What you should do: Among the records, find the lines that hold the string "Adhes" and return them.

[Collected data]
******************************

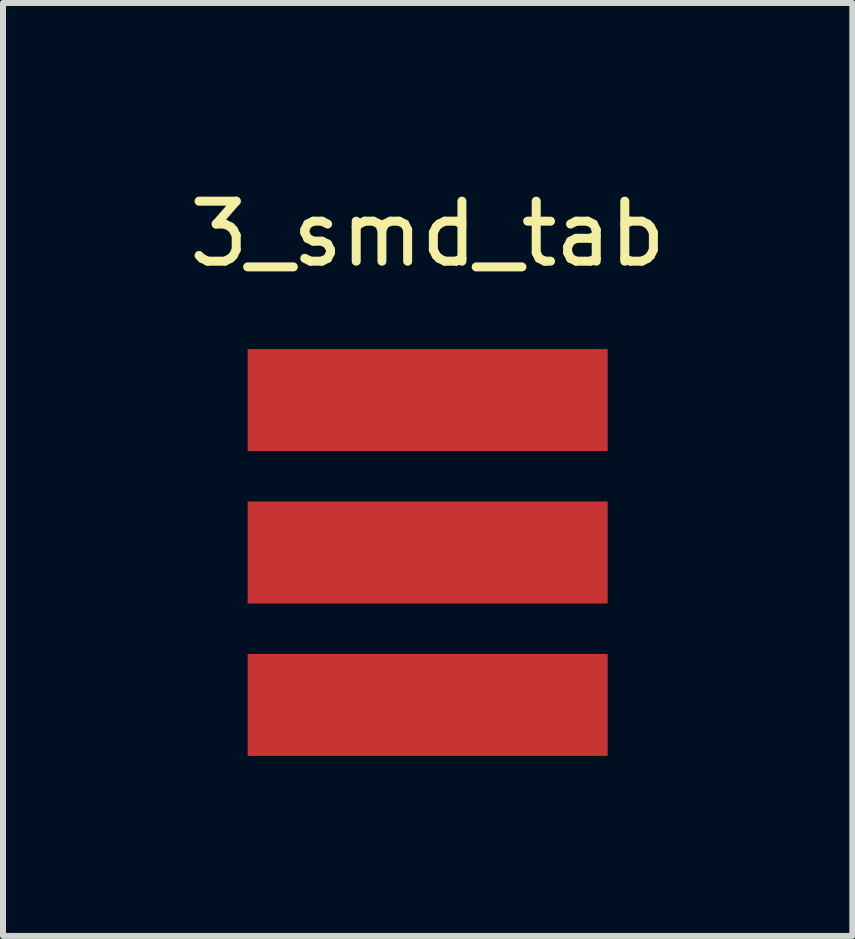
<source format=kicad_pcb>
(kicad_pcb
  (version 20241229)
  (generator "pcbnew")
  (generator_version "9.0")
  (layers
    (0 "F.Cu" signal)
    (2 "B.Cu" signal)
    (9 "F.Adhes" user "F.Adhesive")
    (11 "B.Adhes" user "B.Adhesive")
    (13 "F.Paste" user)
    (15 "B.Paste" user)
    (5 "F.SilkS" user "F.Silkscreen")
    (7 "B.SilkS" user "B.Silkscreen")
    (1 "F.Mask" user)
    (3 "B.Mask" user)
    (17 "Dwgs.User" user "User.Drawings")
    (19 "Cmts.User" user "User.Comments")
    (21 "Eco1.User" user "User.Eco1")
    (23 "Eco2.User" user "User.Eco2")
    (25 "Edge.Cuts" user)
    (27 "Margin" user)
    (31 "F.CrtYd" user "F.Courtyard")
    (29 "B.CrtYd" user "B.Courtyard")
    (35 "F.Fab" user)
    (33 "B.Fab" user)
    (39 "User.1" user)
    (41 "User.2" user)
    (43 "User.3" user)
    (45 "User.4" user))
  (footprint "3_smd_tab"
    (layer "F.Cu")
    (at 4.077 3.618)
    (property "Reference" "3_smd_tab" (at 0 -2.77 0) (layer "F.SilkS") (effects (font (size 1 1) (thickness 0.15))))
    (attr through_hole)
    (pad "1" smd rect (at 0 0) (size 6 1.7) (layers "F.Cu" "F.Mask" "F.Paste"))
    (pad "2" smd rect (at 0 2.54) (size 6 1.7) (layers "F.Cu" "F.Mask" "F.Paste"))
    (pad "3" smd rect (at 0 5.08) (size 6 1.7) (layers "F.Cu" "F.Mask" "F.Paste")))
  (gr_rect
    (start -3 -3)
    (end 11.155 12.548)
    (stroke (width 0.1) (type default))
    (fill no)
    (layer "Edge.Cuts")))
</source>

******************************

Solution for this problem:
    (9 "F.Adhes" user "F.Adhesive")
    (11 "B.Adhes" user "B.Adhesive")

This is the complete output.